[Rendered images with source text]
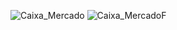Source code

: ![Caixa_Mercado](https://github.com/yLeonardo99/SoftwareMercado/assets/126301869/cae71fba-e6e8-4299-b667-0e6d92295a7c)
![Caixa_MercadoF](https://github.com/yLeonardo99/SoftwareMercado/assets/126301869/e0608f93-60cc-4a4e-81b8-373882e76b64)
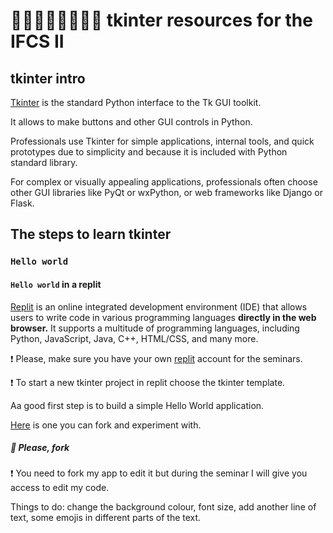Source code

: # 👩🏻‍💻👩‍💻👩🏿‍💻 tkinter resources for the IFCS II

## tkinter intro

[Tkinter](https://docs.python.org/3/library/tkinter.html) is the standard Python interface to the Tk GUI toolkit.

It allows to make buttons and other GUI controls in Python.

Professionals use Tkinter for simple applications, internal tools, and quick prototypes due to simplicity and because it is included with Python
standard library.

For complex or visually appealing applications, professionals often choose other GUI libraries like PyQt or wxPython, or web frameworks like Django or Flask.

## The steps to learn tkinter

### `Hello world`

#### `Hello world` in a replit

[Replit](https://replit.com/) is an online integrated development environment (IDE) that allows users to write code in various programming languages **directly in the web browser.** It supports a multitude of programming languages, including Python, JavaScript, Java, C++, HTML/CSS, and many more.

❗ Please, make sure you have your own [replit](https://replit.com) account for the seminars.

❗ To start a new tkinter project in replit choose the tkinter template.

Aa good first step is to build a simple Hello World application.

[Here](https://replit.com/@missPunter/intro-tkinter-ifcs2#main.py) is one you can fork and experiment with.

##### 🍴 Please, fork

❗ You need to fork  my app to edit it but during the seminar I will give you access to edit my code.

Things to do: change the background colour, font size, add another line of text, some emojis in different parts of the text.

- [Exercise instructions]
For the data above, return an exact copy that contains no pictures.

- [Response]
Source code

: ![Caixa_Mercado](https://github.com/yLeonardo99/SoftwareMercado/assets/126301869/cae71fba-e6e8-4299-b667-0e6d92295a7c)
![Caixa_MercadoF](https://github.com/yLeonardo99/SoftwareMercado/assets/126301869/e0608f93-60cc-4a4e-81b8-373882e76b64)
Source code

: # 👩🏻‍💻👩‍💻👩🏿‍💻 tkinter resources for the IFCS II

## tkinter intro

[Tkinter](https://docs.python.org/3/library/tkinter.html) is the standard Python interface to the Tk GUI toolkit.

It allows to make buttons and other GUI controls in Python.

Professionals use Tkinter for simple applications, internal tools, and quick prototypes due to simplicity and because it is included with Python
standard library.

For complex or visually appealing applications, professionals often choose other GUI libraries like PyQt or wxPython, or web frameworks like Django or Flask.

## The steps to learn tkinter

### `Hello world`

#### `Hello world` in a replit

[Replit](https://replit.com/) is an online integrated development environment (IDE) that allows users to write code in various programming languages **directly in the web browser.** It supports a multitude of programming languages, including Python, JavaScript, Java, C++, HTML/CSS, and many more.

❗ Please, make sure you have your own [replit](https://replit.com) account for the seminars.

❗ To start a new tkinter project in replit choose the tkinter template.

Aa good first step is to build a simple Hello World application.

[Here](https://replit.com/@missPunter/intro-tkinter-ifcs2#main.py) is one you can fork and experiment with.

##### 🍴 Please, fork

❗ You need to fork  my app to edit it but during the seminar I will give you access to edit my code.

Things to do: change the background colour, font size, add another line of text, some emojis in different parts of the text.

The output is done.